O QUE EU FIZ: Ajudar a construir a parte teste de uma horta orgânica.

UMA HISTÓRIA: Conheci Carol Fernandes, apresentando o Vira Volta - um site sobre "transformação pessoal através de viagem longo prazo. Uma volta pelo mundo, uma virada na vida.".

Me apresentei e contei a ideia do One Day Hand, ainda com poucos dias de vida. Em poucas palavras, ela já tinha entendido toda a essência do projeto e já havia feito a primeira proposta genuína do projeto:

Ajudar ela, grávida, a construir uma horta para que ela pudesse alimentar, ensinar e conscientizar sua filha e outras crianças a importância do cultivo orgânico.

Uma proposta de trabalho como deve ser - com um propósito e relevância. 

Fui para a casa da Carol, bem quebrado do dia 12 e com poucas horas de sono, atrasado para fazer o trabalho pesado e e provavelmente não aguentaria levantar nem uma pá.

Quando cheguei, encontrei metade de um piso já quebrado, um casal de amigos e a Carol, com um barrigão, dando um duro para construir aquela horta.

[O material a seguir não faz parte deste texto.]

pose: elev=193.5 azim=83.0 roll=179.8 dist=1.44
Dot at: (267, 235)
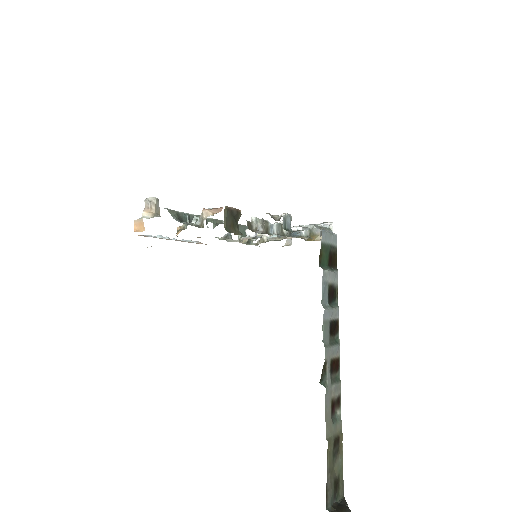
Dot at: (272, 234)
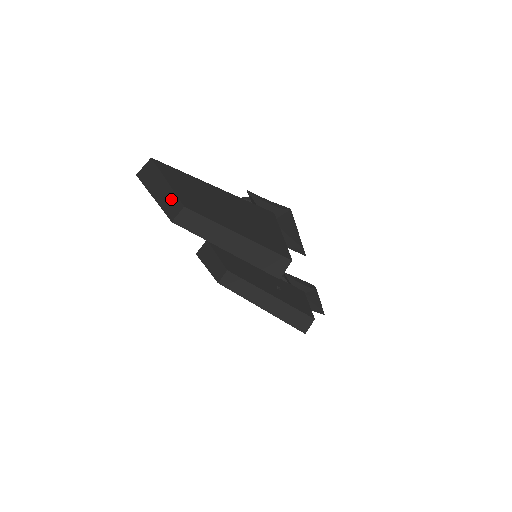
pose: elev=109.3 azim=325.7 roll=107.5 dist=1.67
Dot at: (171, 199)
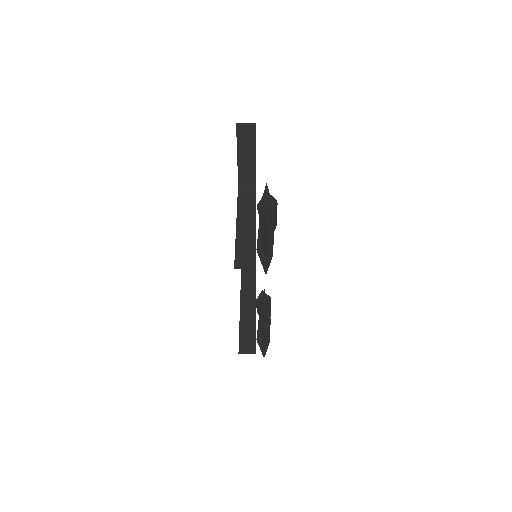
Dot at: (250, 167)
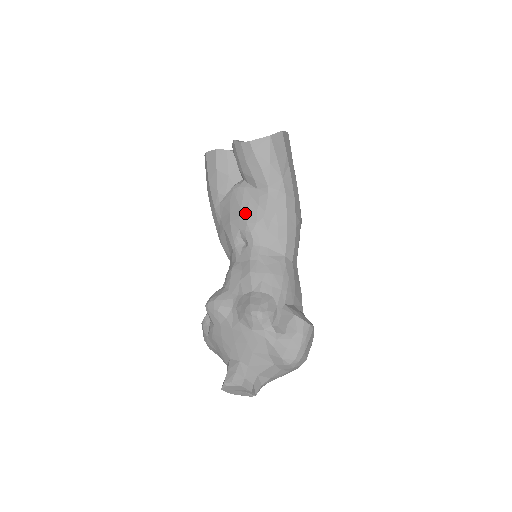
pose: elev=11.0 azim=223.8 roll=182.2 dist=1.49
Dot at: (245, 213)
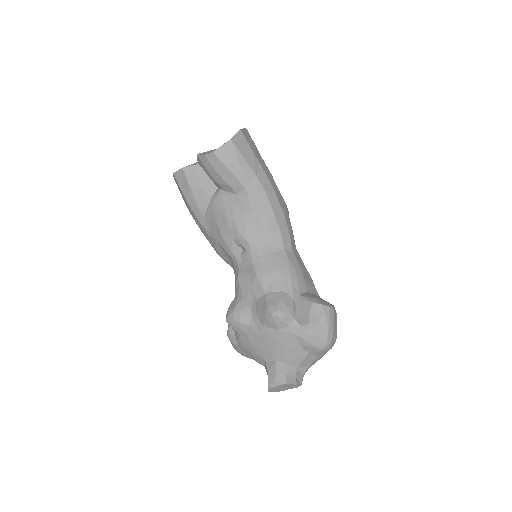
Dot at: (232, 221)
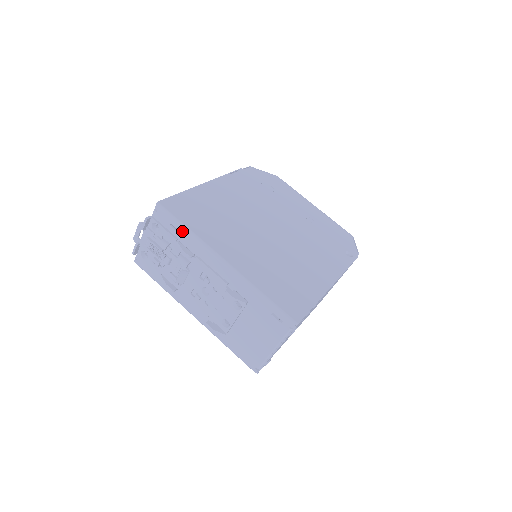
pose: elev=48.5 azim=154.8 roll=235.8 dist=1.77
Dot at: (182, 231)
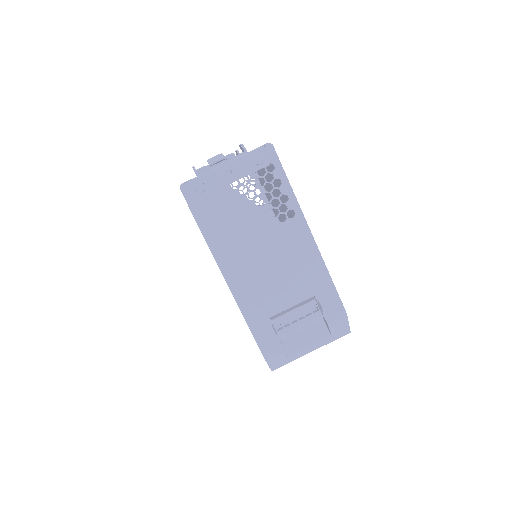
Dot at: occluded
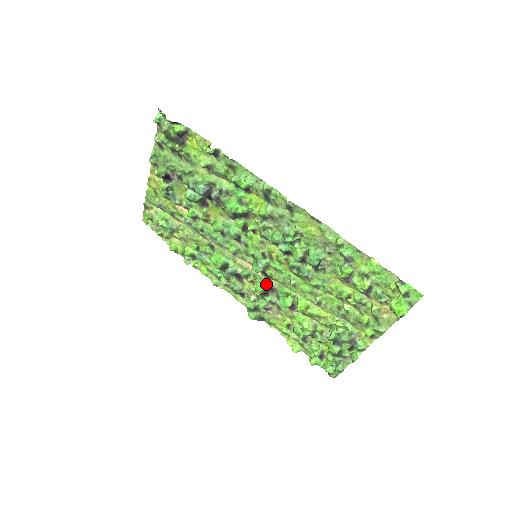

Nessa hora, esqueci o cansaço e comecei a trabalhar. Porque são dias como esse que faz o One Day Hand valer a pena. Um propósito e relevância. 

O QUE APRENDI: Aprendi mais sobre terra e cultivo orgânico. Aprendi que a linha do pedreiro é importante. Aprendi a fazer um buraco.

EM POUCAS PALAVRAS: Não é fácil cavar 30cm. 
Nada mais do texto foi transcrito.